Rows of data

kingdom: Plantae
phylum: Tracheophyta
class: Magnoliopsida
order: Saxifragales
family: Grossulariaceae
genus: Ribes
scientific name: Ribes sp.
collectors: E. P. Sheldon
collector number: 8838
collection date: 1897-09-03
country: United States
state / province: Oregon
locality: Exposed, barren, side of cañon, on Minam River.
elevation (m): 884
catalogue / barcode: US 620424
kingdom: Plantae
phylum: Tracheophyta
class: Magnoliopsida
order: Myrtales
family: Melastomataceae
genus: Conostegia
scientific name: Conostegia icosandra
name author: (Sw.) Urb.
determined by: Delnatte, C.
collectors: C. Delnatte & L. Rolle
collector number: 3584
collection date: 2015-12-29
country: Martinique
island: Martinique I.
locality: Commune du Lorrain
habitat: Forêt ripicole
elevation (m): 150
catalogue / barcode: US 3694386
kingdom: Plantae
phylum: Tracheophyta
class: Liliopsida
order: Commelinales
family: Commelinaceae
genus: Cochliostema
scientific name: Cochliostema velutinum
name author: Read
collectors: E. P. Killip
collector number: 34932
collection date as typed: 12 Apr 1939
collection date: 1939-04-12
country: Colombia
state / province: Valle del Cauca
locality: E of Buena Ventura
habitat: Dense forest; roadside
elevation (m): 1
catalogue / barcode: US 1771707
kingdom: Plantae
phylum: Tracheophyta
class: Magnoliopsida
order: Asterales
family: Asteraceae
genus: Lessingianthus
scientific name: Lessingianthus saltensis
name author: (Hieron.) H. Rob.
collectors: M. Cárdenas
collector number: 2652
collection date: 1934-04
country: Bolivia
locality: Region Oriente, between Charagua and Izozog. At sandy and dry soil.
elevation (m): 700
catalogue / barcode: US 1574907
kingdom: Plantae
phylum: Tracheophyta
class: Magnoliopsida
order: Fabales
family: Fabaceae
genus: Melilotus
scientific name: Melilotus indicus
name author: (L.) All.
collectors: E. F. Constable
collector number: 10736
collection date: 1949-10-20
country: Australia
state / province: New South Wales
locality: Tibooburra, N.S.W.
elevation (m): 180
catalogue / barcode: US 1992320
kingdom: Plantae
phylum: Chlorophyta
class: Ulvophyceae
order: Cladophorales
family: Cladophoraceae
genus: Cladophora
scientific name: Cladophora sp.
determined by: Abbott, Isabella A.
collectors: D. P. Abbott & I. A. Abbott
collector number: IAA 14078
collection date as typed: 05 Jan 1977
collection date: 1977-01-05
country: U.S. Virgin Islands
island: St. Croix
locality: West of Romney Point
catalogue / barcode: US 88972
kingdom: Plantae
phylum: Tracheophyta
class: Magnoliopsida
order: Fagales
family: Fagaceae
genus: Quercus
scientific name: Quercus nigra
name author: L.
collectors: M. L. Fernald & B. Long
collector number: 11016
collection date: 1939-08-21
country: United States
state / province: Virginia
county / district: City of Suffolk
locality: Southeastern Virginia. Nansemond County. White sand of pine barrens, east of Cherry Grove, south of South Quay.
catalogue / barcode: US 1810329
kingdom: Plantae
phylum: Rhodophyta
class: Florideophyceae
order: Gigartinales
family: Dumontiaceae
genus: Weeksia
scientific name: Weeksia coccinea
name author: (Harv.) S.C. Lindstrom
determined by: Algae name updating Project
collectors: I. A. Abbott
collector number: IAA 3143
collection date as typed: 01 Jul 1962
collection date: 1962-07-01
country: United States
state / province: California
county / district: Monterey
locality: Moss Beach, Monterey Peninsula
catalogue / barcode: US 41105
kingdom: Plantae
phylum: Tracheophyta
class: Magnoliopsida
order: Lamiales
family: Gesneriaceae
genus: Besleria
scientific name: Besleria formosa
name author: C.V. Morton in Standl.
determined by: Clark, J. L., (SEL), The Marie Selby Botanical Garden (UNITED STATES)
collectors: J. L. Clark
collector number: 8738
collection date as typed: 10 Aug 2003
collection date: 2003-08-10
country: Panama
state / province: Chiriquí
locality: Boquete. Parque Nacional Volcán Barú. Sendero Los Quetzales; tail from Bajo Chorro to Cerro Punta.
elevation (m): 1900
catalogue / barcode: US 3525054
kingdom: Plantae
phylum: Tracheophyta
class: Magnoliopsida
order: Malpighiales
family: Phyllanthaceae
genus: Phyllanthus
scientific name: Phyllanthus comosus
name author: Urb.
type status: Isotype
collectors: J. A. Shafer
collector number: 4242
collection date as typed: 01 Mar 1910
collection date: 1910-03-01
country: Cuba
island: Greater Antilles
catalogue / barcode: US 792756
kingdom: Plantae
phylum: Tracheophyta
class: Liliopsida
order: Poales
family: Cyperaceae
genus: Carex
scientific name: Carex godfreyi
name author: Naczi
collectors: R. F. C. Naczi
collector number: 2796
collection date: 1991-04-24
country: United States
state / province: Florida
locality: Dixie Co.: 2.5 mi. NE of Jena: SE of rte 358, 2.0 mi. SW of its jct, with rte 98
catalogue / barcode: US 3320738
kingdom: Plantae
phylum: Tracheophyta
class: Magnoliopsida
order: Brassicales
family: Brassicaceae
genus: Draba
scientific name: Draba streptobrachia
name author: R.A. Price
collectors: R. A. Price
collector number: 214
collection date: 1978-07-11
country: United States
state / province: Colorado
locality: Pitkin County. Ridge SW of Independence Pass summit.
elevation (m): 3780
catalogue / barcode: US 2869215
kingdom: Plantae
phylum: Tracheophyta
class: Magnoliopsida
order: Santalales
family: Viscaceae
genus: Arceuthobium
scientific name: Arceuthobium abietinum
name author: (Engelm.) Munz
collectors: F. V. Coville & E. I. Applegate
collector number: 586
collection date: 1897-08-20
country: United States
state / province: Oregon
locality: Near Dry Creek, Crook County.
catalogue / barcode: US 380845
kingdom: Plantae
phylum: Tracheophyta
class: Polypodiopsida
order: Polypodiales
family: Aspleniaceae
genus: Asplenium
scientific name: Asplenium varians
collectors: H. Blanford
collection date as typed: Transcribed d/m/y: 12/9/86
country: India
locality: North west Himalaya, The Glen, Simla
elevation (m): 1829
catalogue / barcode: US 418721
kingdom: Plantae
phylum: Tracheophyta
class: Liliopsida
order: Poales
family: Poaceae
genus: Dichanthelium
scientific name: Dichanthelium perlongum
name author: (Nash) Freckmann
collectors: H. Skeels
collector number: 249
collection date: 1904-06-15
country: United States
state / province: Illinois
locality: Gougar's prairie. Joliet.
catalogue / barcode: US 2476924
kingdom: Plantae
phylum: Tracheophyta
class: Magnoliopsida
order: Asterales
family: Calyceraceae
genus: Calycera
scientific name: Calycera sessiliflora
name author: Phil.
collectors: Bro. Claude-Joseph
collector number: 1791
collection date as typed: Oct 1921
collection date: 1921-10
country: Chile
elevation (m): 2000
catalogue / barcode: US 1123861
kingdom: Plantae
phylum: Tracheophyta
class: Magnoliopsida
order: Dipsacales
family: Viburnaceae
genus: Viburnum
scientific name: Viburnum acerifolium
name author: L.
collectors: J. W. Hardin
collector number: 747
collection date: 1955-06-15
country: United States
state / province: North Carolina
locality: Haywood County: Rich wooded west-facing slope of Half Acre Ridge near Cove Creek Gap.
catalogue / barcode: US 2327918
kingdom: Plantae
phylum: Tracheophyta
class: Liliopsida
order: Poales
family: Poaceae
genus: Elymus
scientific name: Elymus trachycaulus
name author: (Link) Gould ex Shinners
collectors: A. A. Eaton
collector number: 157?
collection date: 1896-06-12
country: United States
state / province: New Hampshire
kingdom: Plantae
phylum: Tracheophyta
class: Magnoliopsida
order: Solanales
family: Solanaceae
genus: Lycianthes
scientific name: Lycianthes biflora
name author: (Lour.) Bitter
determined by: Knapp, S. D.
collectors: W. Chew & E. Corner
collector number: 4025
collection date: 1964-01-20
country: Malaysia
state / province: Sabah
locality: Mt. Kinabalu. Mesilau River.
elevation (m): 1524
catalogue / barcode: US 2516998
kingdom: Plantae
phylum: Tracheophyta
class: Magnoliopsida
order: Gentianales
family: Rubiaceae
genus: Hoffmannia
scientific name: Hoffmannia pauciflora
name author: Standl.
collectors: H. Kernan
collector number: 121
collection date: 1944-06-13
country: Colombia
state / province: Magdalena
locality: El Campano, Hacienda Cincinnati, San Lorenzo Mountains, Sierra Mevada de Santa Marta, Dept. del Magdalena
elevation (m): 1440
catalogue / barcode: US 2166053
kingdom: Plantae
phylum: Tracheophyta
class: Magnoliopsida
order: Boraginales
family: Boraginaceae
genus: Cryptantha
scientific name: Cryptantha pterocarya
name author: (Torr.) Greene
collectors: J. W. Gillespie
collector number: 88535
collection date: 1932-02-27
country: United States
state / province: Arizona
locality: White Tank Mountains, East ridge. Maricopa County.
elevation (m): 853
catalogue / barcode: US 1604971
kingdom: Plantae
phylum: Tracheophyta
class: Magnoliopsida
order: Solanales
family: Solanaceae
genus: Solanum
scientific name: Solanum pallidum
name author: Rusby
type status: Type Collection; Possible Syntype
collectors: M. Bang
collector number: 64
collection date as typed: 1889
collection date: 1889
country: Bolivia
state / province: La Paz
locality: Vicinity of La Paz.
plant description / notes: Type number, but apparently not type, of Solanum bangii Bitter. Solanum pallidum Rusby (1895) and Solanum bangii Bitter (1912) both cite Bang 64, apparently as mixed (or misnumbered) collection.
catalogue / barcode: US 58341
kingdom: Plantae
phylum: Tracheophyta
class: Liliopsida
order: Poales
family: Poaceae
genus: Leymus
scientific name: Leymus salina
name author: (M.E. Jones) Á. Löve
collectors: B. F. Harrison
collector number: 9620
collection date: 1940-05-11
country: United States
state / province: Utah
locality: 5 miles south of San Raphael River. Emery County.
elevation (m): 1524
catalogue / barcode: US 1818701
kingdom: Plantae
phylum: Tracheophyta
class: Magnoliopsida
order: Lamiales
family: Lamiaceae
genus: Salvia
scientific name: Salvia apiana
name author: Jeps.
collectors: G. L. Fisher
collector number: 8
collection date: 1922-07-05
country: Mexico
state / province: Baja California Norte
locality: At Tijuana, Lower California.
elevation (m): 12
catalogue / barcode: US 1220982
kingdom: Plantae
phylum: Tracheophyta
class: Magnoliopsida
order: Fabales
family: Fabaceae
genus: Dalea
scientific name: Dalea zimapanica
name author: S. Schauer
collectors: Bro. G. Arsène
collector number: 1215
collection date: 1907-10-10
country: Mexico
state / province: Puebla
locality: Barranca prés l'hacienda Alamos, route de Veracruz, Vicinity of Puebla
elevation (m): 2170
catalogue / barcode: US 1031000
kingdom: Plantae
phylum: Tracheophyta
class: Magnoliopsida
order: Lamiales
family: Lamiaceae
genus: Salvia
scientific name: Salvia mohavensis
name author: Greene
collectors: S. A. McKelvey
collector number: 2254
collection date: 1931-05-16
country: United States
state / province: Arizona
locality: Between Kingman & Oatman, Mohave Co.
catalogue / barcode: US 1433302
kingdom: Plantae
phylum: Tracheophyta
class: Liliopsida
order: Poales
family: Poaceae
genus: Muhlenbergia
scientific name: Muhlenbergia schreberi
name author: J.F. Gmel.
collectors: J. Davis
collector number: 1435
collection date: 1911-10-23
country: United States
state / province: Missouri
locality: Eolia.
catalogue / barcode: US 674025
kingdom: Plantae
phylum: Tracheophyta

GOAL OF THE EXERCISE: Convert the rows above, from the start through the line containing "collector number: 3584", into a JSON list of strings with one string per line, omitting any blank lines.

RESPONSE TO THIS TASK:
[
  "kingdom: Plantae",
  "phylum: Tracheophyta",
  "class: Magnoliopsida",
  "order: Saxifragales",
  "family: Grossulariaceae",
  "genus: Ribes",
  "scientific name: Ribes sp.",
  "collectors: E. P. Sheldon",
  "collector number: 8838",
  "collection date: 1897-09-03",
  "country: United States",
  "state / province: Oregon",
  "locality: Exposed, barren, side of cañon, on Minam River.",
  "elevation (m): 884",
  "catalogue / barcode: US 620424",
  "kingdom: Plantae",
  "phylum: Tracheophyta",
  "class: Magnoliopsida",
  "order: Myrtales",
  "family: Melastomataceae",
  "genus: Conostegia",
  "scientific name: Conostegia icosandra",
  "name author: (Sw.) Urb.",
  "determined by: Delnatte, C.",
  "collectors: C. Delnatte & L. Rolle",
  "collector number: 3584"
]